I love technology! I hate technology! Innovation and change is not only inevitable but usually comes about because of a real societal need. However, often these game changers fix one problem and then create numerous other ones. Smartphones are no exception.
Who can argue with a hand held device that allows you to speak to someone at anytime without being connected to a specific locality as is the case with land line phones? Being able to connect with someone while traveling because of an emergency such as a blown tire is magnificent. The GPS component in these smartphones makes perfect sense. The ability to search the internet for addresses and other information is not only a time saver, but a logical necessity. I can even see the sense of the ability to listen to music on these devices. However, since I am not a photographer the camera component leaves me a bit cold.
The social aspect of smartphones is much more complicated. Human beings are social. Like bees, ants, and chimpanzees we have complicated group structures that require complex communication in order to bond us. Even gossip seems to help provide more group cohesiveness so I guess Oprah does provide a real benefit to society although she did saddle us with “Dr. Phil” who is one of the most toxic people on the planet. I do deny the social good of Geraldo or “reality” TV though.
The question is do smartphones bring us more together or create distance? I believe they do both! How many times have you seen a family or a couple in a restaurant and noticed how many of them were on their phones? Sometimes they are texting, sometimes talking, and sometimes playing games or surfing the internet. What they are not doing is looking or talking to each other. This type of non-interaction is now becoming the norm.

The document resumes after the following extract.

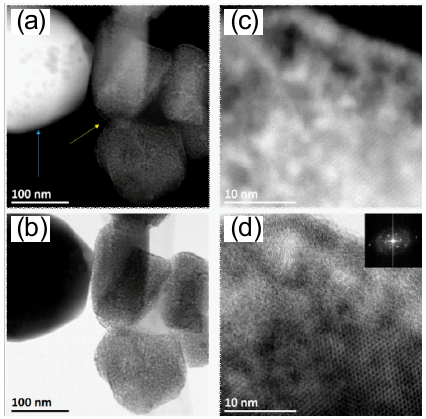
Figure 3 . STEM images of 2.75 at.% Rh-Loaded In 2 O 3 . ( a ) STEM HAADF and ( b ) STEM bright-field (BF) images show two kinds of structures: low Rh-loaded (blue arrows) and high Rh-loaded (yellow arrow). ( c ) High-resolution (HR)-STEM HAADF and ( d ) HR-STEM BF images show high crystalline In 2 O 3 and a rich Rh layer around In 2 O 3 . The inset in ( d ) is the fast Fourier transform (FFT) of the STEM BF image.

I have noticed at several concerts I have attended that many couples are now texting other people while they are on a date. So much for connection and intimacy! I have also seen numerous couples who are sitting at the same table and texting each other instead of really talking directly. Several of my clients have reported that someone they were dating broke up with them via email or text.
As someone who has been an internet pioneer –www.asktheinternettherapist.com has been online since 1998– I have great respect for technology and know its power. I am still a proponent of technological change, but it is important for us to be in charge of the technology and not to let the ease of the device warp what the goal of the device was intended for. Smartphone TV ads underline this fact. In a commercial for the Microsoft Windows 7 an attractive woman in a negligee is looking at her husband who is in bed with his smartphone. He doesn’t even notice she is there. All she says is “REALLY?” I am asking the same question.